When we look back at ‘Untitled’ at the end of the stanza we see that our mind gives us a judgement of how the person was. If we look back to this age we see why he did such a terrible thing but then at the end of the poem we feel quite sorry for him as he blames his age instead of himself in this situation. We see he could not express his feelings but instead did it in a childish way, but at the end of the stanza we then see he had learnt a bit from this mistake. Nevertheless this poem is quite confusing as he says ‘don’t blame, me please if I say’…. Just my butterfingers way, at thirteen’. Therefore we are unsure of how to judge him because when this incident happened he was only thirteen so we can not say that because of his age group but still we see that he has done something terrible and can not make up for it.

We set our eyes on both poems and we see that both poems are different from one another. Firstly we see that ‘Poem’ is an epitaph as the poem is a speech of his life saying what he did so we know that his man is dead and someone is giving a brief idea of what he is like. The second is that when read he has been remembered by a family member or a near friend. ‘Here’s how they rated him when they look back…” we see that this man has not been forgiven but just remembered for what he has done in this past life. When we look back at ‘Untitled’ we see that the poem is an apology poem. We see that the man is still alive and asking for forgiveness of what he had committed in his past life. In both poems we see that they are both different from each other and have different stories from each other.

The conclusion at the end of both poems shows them or someone else, summing up their lives or past happenings. The person that reads ‘Poem’ does not give him enough praise for the good things he has done and judge him by his mistakes, ‘sometimes he did this, sometimes he did that’, even though the good deeds should overrule the bad things. The summarising of ‘Untitled’ is packed with regret and forgiveness to be asked for, and that it was his age that made him act the way he did.
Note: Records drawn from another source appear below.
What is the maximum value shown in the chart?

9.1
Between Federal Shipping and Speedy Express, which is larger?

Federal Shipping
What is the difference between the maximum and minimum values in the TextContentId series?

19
This shows that he had an excuse for his actions; while in ‘Poem’ he should have no excuse because he should have known what he was doing was wrong because he was older and wiser and he was married and had a daughter.
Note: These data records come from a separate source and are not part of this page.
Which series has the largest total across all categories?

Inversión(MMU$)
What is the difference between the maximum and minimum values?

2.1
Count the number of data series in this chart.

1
Both poems show that no one is perfect and that humans behave instinctively towards love and relationships and build on that to produce something more, i.e. the marriage proposal. And that humans thrive on love and attention and that they need to be wanted, but when they do something good they are put down for something wrong they have done. It shows that life is life and it can be plain and boring therefore making it predictable and the outcomes known.